> [Task objective]:
Where does the word "Lundell" occur in the material? Copy each line that has it.
[Task input]
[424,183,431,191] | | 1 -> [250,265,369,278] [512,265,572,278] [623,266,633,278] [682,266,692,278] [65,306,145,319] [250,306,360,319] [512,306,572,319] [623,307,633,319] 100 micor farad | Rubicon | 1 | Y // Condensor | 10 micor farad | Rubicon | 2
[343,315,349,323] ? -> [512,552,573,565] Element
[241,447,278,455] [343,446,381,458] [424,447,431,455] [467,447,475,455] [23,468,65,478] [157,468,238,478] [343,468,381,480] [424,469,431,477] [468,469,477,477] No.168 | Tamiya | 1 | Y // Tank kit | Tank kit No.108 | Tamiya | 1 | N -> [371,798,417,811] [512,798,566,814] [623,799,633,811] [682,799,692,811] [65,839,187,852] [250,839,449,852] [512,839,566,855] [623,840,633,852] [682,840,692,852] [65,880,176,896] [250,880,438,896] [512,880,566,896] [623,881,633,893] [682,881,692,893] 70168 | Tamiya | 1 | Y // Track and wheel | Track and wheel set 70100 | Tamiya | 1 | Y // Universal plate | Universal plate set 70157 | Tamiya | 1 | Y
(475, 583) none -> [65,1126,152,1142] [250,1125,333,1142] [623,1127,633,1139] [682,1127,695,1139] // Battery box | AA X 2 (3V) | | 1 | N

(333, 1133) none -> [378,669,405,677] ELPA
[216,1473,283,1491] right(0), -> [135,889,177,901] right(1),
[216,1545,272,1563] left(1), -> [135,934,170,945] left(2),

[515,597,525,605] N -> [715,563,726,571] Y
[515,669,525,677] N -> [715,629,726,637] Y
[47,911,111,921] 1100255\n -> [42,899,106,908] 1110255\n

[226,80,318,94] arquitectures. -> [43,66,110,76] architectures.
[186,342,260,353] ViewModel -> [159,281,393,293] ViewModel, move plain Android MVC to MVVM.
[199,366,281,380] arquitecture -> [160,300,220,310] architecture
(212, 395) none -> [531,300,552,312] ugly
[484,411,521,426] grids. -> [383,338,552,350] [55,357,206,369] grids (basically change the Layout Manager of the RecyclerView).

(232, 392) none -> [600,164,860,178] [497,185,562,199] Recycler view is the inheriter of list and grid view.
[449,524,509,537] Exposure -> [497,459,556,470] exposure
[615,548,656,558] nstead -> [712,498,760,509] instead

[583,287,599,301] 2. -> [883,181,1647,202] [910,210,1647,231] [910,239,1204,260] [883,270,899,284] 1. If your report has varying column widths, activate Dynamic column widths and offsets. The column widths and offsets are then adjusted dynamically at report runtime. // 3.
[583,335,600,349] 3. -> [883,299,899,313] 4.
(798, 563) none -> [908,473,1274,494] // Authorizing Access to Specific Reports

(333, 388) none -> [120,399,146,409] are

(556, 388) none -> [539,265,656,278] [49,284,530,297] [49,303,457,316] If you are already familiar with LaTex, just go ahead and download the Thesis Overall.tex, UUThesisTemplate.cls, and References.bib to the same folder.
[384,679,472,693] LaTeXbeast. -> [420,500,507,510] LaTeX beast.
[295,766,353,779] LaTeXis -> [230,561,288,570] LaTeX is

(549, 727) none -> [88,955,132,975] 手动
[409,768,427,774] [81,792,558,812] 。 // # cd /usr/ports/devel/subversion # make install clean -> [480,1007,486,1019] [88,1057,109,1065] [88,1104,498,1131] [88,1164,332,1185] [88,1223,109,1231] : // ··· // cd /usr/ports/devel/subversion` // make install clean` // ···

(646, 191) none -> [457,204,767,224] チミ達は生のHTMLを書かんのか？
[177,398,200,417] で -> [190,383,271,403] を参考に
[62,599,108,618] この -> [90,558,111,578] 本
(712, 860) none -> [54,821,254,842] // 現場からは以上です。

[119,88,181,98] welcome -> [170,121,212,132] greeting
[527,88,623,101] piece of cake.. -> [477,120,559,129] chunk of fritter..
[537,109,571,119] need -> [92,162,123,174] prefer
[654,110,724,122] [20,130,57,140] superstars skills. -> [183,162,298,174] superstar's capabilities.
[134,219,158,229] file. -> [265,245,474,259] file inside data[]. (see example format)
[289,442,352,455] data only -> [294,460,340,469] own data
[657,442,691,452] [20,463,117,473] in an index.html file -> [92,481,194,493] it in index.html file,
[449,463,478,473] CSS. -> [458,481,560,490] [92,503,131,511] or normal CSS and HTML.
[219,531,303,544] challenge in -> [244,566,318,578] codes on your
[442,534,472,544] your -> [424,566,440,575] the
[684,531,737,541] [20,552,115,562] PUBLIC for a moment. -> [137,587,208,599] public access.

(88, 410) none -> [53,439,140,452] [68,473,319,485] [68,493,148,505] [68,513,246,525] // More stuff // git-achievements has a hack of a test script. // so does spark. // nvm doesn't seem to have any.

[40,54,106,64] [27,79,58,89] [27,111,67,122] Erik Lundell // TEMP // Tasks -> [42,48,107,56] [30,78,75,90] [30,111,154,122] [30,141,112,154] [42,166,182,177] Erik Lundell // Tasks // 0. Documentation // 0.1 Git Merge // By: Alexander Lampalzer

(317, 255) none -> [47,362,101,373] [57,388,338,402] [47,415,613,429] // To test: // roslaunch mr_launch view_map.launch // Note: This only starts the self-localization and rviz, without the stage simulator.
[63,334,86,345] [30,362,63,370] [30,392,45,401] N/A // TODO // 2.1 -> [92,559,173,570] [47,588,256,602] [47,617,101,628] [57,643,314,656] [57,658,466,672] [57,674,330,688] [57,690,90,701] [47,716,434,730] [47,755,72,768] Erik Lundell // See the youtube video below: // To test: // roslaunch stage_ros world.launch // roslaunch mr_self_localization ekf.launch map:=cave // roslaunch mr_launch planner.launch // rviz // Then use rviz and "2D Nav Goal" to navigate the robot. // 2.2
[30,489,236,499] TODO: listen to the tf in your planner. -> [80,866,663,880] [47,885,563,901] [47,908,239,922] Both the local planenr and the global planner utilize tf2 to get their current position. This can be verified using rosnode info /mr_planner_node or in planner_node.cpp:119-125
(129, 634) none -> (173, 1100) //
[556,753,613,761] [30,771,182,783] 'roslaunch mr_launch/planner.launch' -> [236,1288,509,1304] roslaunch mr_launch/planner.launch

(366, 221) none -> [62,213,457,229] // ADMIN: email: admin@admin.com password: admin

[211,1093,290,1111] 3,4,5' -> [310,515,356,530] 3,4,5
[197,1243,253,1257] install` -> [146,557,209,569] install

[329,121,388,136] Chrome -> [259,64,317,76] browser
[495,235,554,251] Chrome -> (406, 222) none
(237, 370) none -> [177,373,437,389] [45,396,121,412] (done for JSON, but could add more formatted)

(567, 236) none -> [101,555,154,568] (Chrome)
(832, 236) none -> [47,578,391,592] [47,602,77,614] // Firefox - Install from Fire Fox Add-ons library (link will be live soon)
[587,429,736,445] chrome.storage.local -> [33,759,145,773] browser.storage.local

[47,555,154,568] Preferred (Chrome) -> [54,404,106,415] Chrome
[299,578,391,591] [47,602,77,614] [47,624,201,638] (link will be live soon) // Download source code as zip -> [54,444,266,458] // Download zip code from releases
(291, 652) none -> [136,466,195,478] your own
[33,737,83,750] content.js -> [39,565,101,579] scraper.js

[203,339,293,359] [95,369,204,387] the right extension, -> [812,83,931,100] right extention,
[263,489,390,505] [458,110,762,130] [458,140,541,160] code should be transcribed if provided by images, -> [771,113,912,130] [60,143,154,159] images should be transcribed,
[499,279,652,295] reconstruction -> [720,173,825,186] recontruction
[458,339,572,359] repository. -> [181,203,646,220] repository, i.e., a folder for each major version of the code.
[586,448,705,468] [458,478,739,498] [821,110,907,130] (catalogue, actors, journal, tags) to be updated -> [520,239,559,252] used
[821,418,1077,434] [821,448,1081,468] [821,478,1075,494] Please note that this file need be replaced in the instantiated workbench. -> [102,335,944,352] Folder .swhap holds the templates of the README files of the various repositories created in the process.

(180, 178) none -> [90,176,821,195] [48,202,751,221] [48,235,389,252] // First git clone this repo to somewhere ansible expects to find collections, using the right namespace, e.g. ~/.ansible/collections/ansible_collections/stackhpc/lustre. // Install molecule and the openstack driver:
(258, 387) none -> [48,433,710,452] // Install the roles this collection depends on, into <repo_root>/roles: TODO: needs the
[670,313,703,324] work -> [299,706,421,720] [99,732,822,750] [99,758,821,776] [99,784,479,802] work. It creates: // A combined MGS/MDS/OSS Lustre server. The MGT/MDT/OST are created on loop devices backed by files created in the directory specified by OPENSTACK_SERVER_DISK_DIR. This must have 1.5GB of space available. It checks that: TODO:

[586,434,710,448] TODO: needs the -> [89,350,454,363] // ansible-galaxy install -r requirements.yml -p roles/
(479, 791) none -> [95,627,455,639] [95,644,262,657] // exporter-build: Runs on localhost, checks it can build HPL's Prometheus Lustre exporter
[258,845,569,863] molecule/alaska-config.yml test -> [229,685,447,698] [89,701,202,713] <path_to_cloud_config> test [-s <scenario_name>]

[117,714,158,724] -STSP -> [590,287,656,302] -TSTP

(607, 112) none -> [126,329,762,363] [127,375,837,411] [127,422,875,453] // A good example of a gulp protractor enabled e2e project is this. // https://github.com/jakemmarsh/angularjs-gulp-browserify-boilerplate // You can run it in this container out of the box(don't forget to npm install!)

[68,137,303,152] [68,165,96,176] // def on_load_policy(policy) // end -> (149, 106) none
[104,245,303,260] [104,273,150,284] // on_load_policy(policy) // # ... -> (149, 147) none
[/Task input]
> [Result of the exercise]:
[40,54,106,64] [27,79,58,89] [27,111,67,122] Erik Lundell // TEMP // Tasks -> [42,48,107,56] [30,78,75,90] [30,111,154,122] [30,141,112,154] [42,166,182,177] Erik Lundell // Tasks // 0. Documentation // 0.1 Git Merge // By: Alexander Lampalzer
[63,334,86,345] [30,362,63,370] [30,392,45,401] N/A // TODO // 2.1 -> [92,559,173,570] [47,588,256,602] [47,617,101,628] [57,643,314,656] [57,658,466,672] [57,674,330,688] [57,690,90,701] [47,716,434,730] [47,755,72,768] Erik Lundell // See the youtube video below: // To test: // roslaunch stage_ros world.launch // roslaunch mr_self_localization ekf.launch map:=cave // roslaunch mr_launch planner.launch // rviz // Then use rviz and "2D Nav Goal" to navigate the robot. // 2.2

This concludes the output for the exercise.